Por la mañana estaba de humor sombrío; la presencia de las muchachas no me calmó. Los esfuerzos que hicieron por distraerme produjeron un efecto diferente, y mis caricias fueron menos inocentes. Cuando estaba solo, empuñaba el puñal y amenazaba con él a don Cristóbal, a quien creía ver frente a mí.

Este personaje temible apareció aún por la tarde y no me prestó la menor atención, pero se mostró apremiante con las mujeres. Traveseó con una después de otra, las hizo enojar y después las hizo reír. Sus patochadas acabaron por gustar más que mi gentileza. Yo había hecho traer una cena más elegante que copiosa. Don Cristóbal se la comió casi solo; después cogió la capa para irse. Antes de partir, volviéndose bruscamente hacia mí me dijo:

—Caballero mío, ¿qué es ese puñal que veo en vuestra cintura? Haríais mejor en colgaros una lezna de zapatero.

Entonces lanzó una carcajada y nos dejó. Lo seguí, y alcanzándolo en la esquina de una calle, pasé a su izquierda y le asesté una puñalada con toda la fuerza de mi brazo. Pero me sentí rechazado con tanta fuerza como la que había puesto en golpear. Y don Cristóbal, volviéndose con mucha sangre fría, me dijo:

—Bribón, ¿no sabes que llevo coraza?

En seguida me cogió por la cerviz y me tiró al arroyo. Pero, por esta vez, quedé encantado de que me hubiese impedido cometer un crimen. Este sentimiento me acompañó hasta mi lecho, y pasé una noche más tranquila que la precedente. Durante el día las damas me encontraron más calmo que la víspera y me cumplimentaron por ello; pero no me atreví a pasar la tarde con ellas; temía al hombre que había querido asesinar y pensaba que no osaría mirarlo a la cara. Pasé la tarde paseándome por las calles y rabiando de todo corazón cuando pensaba en el lobo que se había introducido en mi rebaño.

A medianoche fui al puente; golpeé las manos; los caballos negros aparecieron. Monté el que me estaba destinado y seguí a mi guía hasta la casa de don Belial.

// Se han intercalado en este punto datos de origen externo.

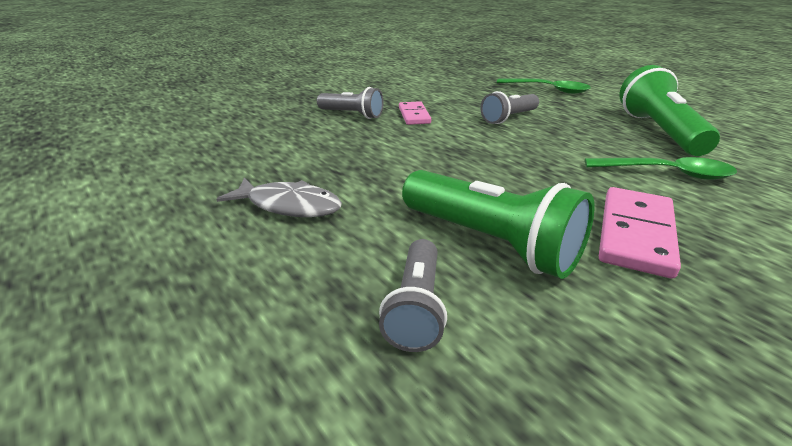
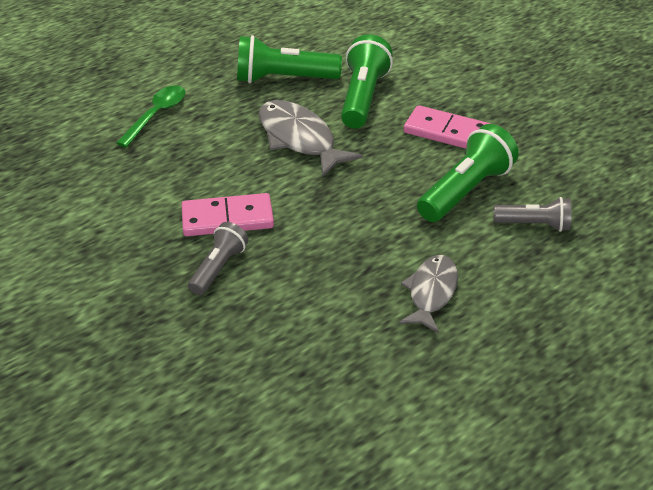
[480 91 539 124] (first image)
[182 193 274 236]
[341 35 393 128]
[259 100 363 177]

Mi protector vino a mi encuentro y me condujo junto al brasero donde habíamos estado sentados la víspera.

—Y bien —me dijo en tono un poco burlón—, y bien, joven amigo, el asesinato no ha prosperado; no importa, se os tendrá en cuenta la intención. Por añadidura, hemos pensado libraros de un rival tan enojoso. Se han denunciado las indiscreciones de que se hacía culpable, y hoy está en la misma prisión que el padre de la señora Santárez. Sólo dependerá de vos sacar provecho de vuestra conquista, y con un poco más de maña de la que habéis usado hasta ahora. Aceptad el regalo de esta bombonera; contiene pastillas de una excelente composición; ofrecedlas a las damas y comed vos mismo. Acepté la bombonera, que esparcía un agradable perfume, y después dije a don Belial:

—No sé qué entendéis por sacar provecho de mi conquista. Sería un monstruo si abusara de la confianza de una madre y de la inocencia de sus hijas: no soy de ningún modo tan perverso como parecéis suponer.